Contact HR: [HR Contact Name] | [HR Email] | [HR Phone]
---
Document prepared by [Preparer Name] on [Prep Date]
Step 2: Save Template
Save as employee_onboarding_template.docx
Step 3: Prepare Data File
JSON format:
{
"Employee Name": "Jordan Chen",
"Job Title": "Senior Software Engineer",
"Department Name": "Engineering",
"Start Date": "October 15, 2025",
"Manager Name": "Sarah Johnson",
"Company Name": "TechVenture Solutions",
"Start Time": "9:00 AM",
"Office Location": "Building A, 3rd Floor",
"Parking Instructions": "Use visitor parking, collect permit at reception",
"Buddy Name": "Alex Rivera",
"Buddy Email": "alex.rivera@techventure.com",
"Buddy Phone": "+1 (555) 123-4567",
"Mon Activity": "Orientation & Welcome Session",
"Mon Location": "Conference Room B",
"Mon Time": "9:00 AM - 12:00 PM",
"Tue Activity": "Department Introduction & Setup",
"Tue Location": "Engineering Floor",
"Tue Time": "9:00 AM - 5:00 PM",
"Wed Activity": "Training Sessions",
"Wed Location": "Training Room 2",
"Wed Time": "10:00 AM - 4:00 PM",
"Document 1": "Government-issued ID",
"Document 2": "Signed offer letter",
"Document 3": "Banking information for direct deposit",
"Equipment List": "MacBook Pro, 27\" monitor, keyboard, mouse, headset",
"Accounts List": "Email, Slack, GitHub, Jira, Confluence",
"Software List": "IDE, development tools (list provided separately)",
"HR Contact Name": "Emily Rodriguez",
"HR Email": "hr@techventure.com",
"HR Phone": "+1 (555) 999-8888",
"Preparer Name": "Emily Rodriguez",
"Prep Date": "October 1, 2025"
}
Step 4: Fill Template
Provide template and data file to agent for filling.
Step 5: Results
Output: Complete onboarding document Time: <1 minute Accuracy: All 28 fields filled correctly
Benefits:
- 95% time reduction (60 min → 2 min)
- Zero missed fields
- Consistent format for all new hires
- Easy template updates benefit all future documents
Summary
Doc Maker capabilities:
- ✅ Markdown-first - Natural content creation with proper Word formatting
- ✅ Template reuse - Design once, generate hundreds of documents
- ✅ Smart analysis - Automatic placeholder detection and structure understanding
- ✅ Safe filling - Context-aware replacement with multi-match protection
- ✅ Flexible strategies - Multiple approaches for different document types
- ✅ Stateless - Full file streaming for multi-step serverless workflows
Focus on content and data, let the system handle formatting and safety.
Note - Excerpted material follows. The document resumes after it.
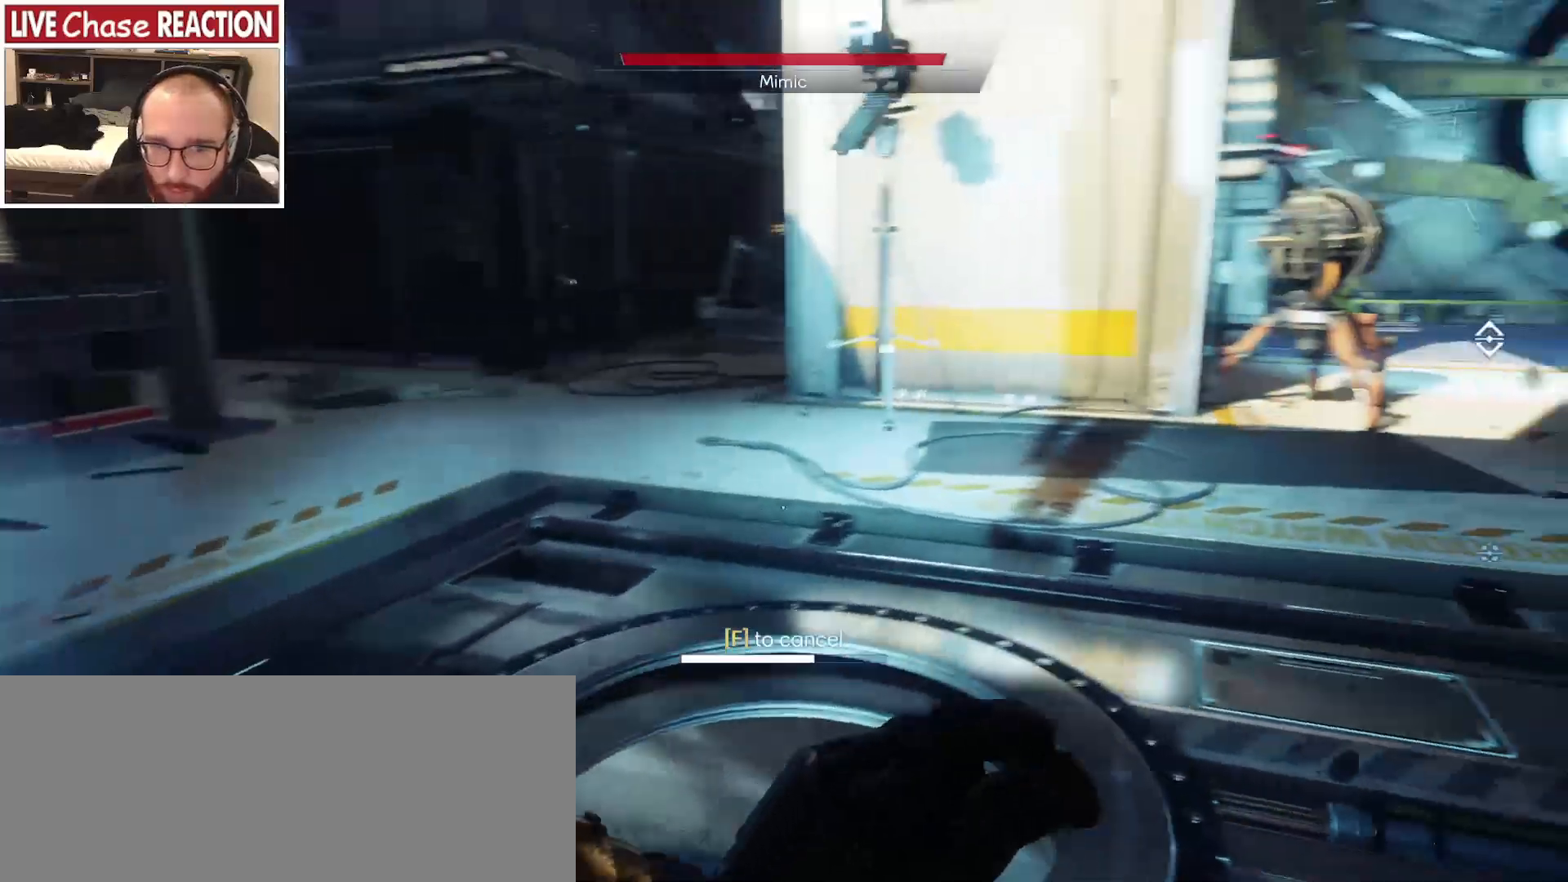
{"keys": ["shift", "w"], "mouse": ["left"], "events": [[167, "a", "up"]]}
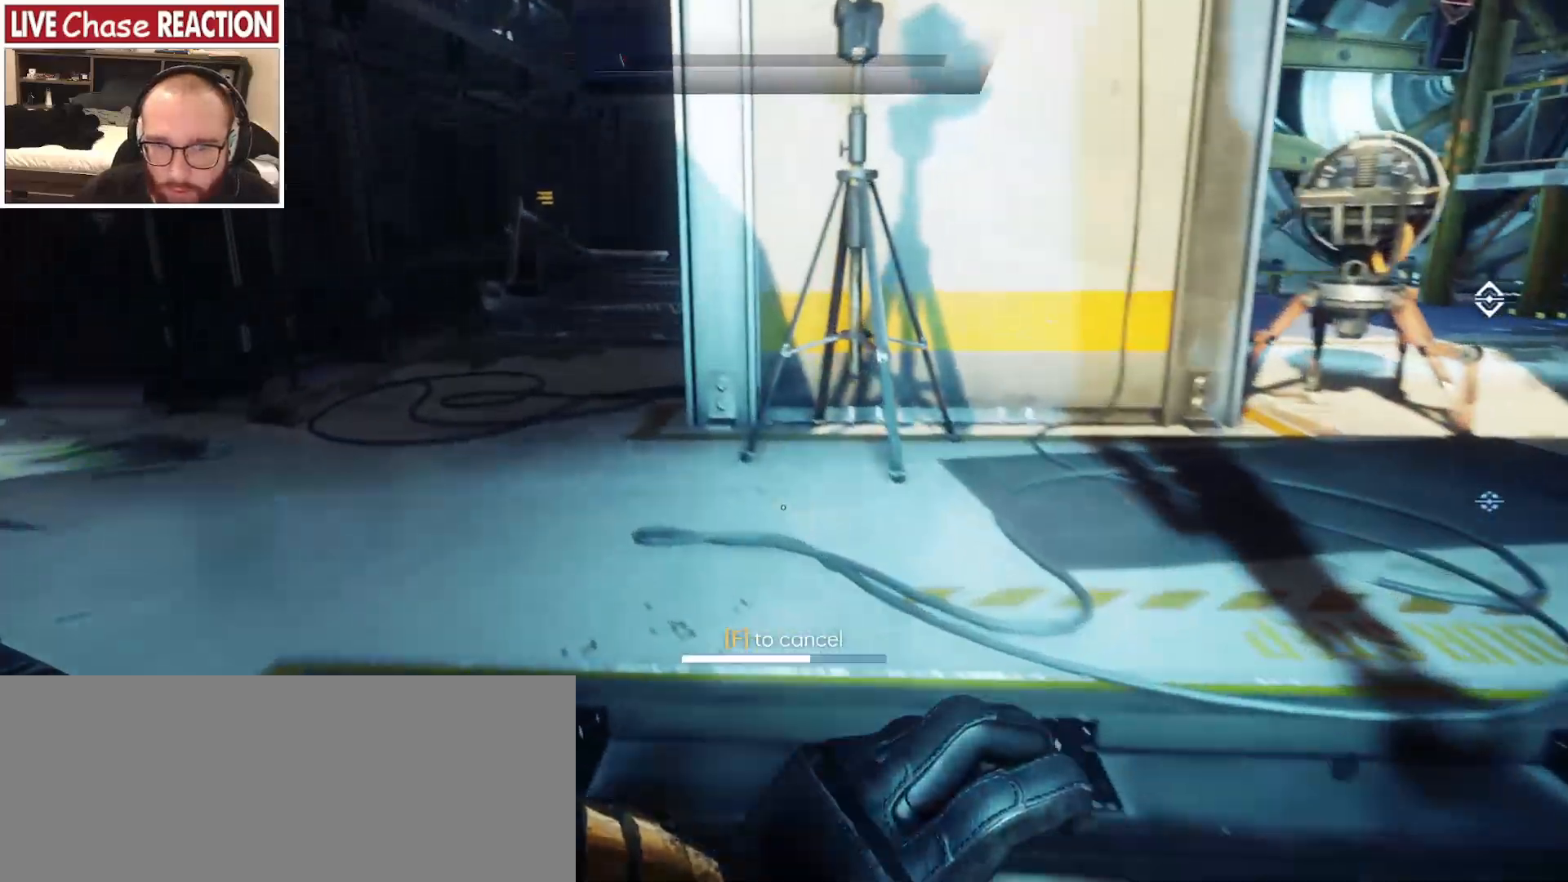
{"keys": ["a", "shift", "w"], "mouse": ["left"], "events": [[100, "a", "down"]]}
Agent Interaction Examples
Create document: “Create a document with heading ‘Project Overview’, add three sections for background, objectives, and timeline”
Analyze template: “Analyze this template and show me what fields need to be filled”
Fill template: “Fill this proposal template using the client data from the attached file”
Specific field: “Update the company name field to TechVenture Solutions”
Check remaining: “What fields in the template still need values?”
Restart: “Reset and reload the original template”
The agent understands natural language instructions while handling all technical implementation details.